Uma pessoa se apaixona por outra quando descobre nela algo muito importante para si. A paixão, neste caso, corresponderia a uma vivência intensa e profunda de fusão psíquica entre seres de identidades diversas capaz de propiciar a sensação de anexação da característica de um ser pelo outro ser, que valoriza muito aquela característica.
Ocorre que ninguém se apaixona por quem de algum modo não esteja também tocado pelo sentimento que despertou. Quando as duas partes envolvidas nesta experiência emocional se retroalimentam mutuamente, caminham na direção da plenitude dela, que, então, adquire uma densa e ainda misteriosa riqueza. Nada, então, absolutamente nada conseguirá impedir que o apaixonamento mútuo se constitua numa escavação psíquica-existencial com a qual cada uma das duas pessoas envolvidas nele abra com determinação na vida da outra o lugar que passará a ocupar definitivamente nela: nem a certeza da finitude do apaixonamento, advinda da percepção óbvia da impossibilidade de permanecer nele por longo tempo, devido sua alta voltagem emocional; nem os abismos emocionais que cercam os maravilhosos estados de felicidade e euforia do apaixonamento, criados por inevitáveis ciúmes, medos de perda, e todo tipo de insegurança entranhada em nós; nem o duro peso da verdade inafastável de que estamos programados para, a partir de certo momento da história de qualquer relacionamento, começarmos a destrui-lo posto que somos animais equipados de agressividade destinada a uso contra quem nos é próximo ou contra nós mesmos.
Na verdade, até os sofrimentos atrozes embutidos na experiência do apaixonamento contribuem para torná-lo marca definitiva e inapagável na trajetória de qualquer pessoa.
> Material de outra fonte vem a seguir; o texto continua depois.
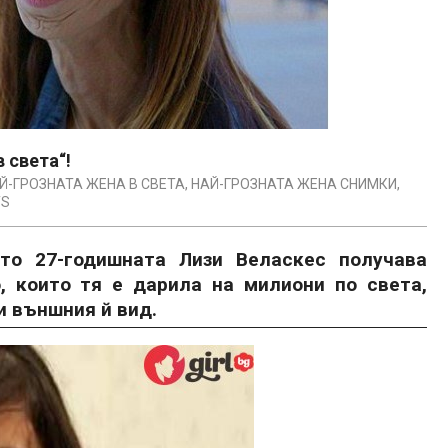
 света“!
Й-ГРОЗНАТА ЖЕНА В СВЕТА
,
НАЙ-ГРОЗНАТА ЖЕНА СНИМКИ
,
TS
то 27-годишната Лизи Веласкес получава
, които тя е дарила на милиони по света,
и външния й вид.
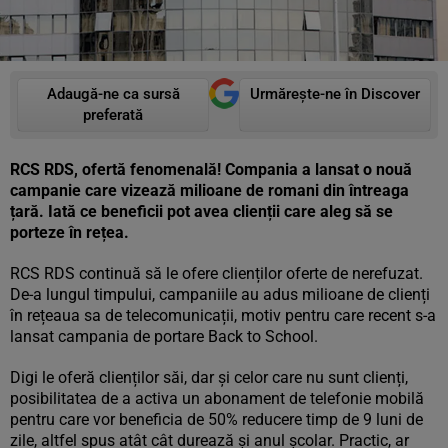
Adaugă-ne ca sursă
Urmărește-ne în Discover
preferată
RCS RDS, ofertă fenomenală! Compania a lansat o nouă
campanie care vizează milioane de romani din întreaga
țară. Iată ce beneficii pot avea clienții care aleg să se
porteze în rețea.
RCS RDS continuă să le ofere clienților oferte de nerefuzat.
De-a lungul timpului, campaniile au adus milioane de clienți
în rețeaua sa de telecomunicații, motiv pentru care recent s-a
lansat campania de portare Back to School.
Digi le oferă clienților săi, dar și celor care nu sunt clienți,
posibilitatea de a activa un abonament de telefonie mobilă
pentru care vor beneficia de 50% reducere timp de 9 luni de
zile, altfel spus atât cât durează și anul școlar. Practic, ar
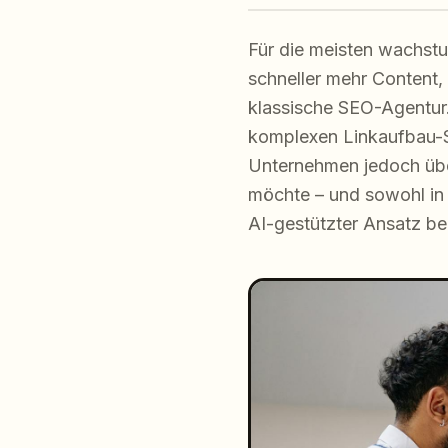
Für die meisten wachstu
schneller mehr Content, 
klassische SEO-Agentur.
komplexen Linkaufbau-St
Unternehmen jedoch übe
möchte – und sowohl in G
AI-gestützter Ansatz be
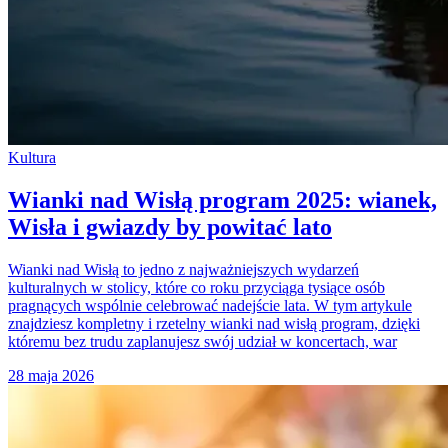
Kultura
Wianki nad Wisłą program 2025: wianek,
Wisła i gwiazdy by powitać lato
Wianki nad Wisłą to jedno z najważniejszych wydarzeń
kulturalnych w stolicy, które co roku przyciąga tysiące osób
pragnących wspólnie celebrować nadejście lata. W tym artykule
znajdziesz kompletny i rzetelny wianki nad wisłą program, dzięki
któremu bez trudu zaplanujesz swój udział w koncertach, war
28 maja 2026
Mas, obviamente, não é o sofrimento que lhe dá relevância. E sim a inacreditável alteração dos sentidos que provoca.
Como descreveu a poeta, o amor, neste caso, é uma droga pesada. Quem não a quer? Mesmo que seja apenas para explorar novas áreas de sua própria constituição psíquica. Aquelas que dão a sensação metafísica de termos alcançado um nível de calor afetivo muito acima do que os demais seres humanos julgam possível alcançar, numa quebra violenta da temperatura morna que nos mantém vivos apenas para cumprir a enfadonha rotina das obrigação diárias.
Não é à toa que apaixonamento envolve sexo, a área da existência humana de onde os antigos mestres de seminários religiosos extraíam um modo de ilustrar as delícias do paraíso celeste. Eles não diziam que "o céu é um orgasmo eterno"? Pois bem, o orgasmo com apaixonamento é, sem dúvida, o máximo que um ser humano pode atingir na busca pela felicidade posta a seu alcance.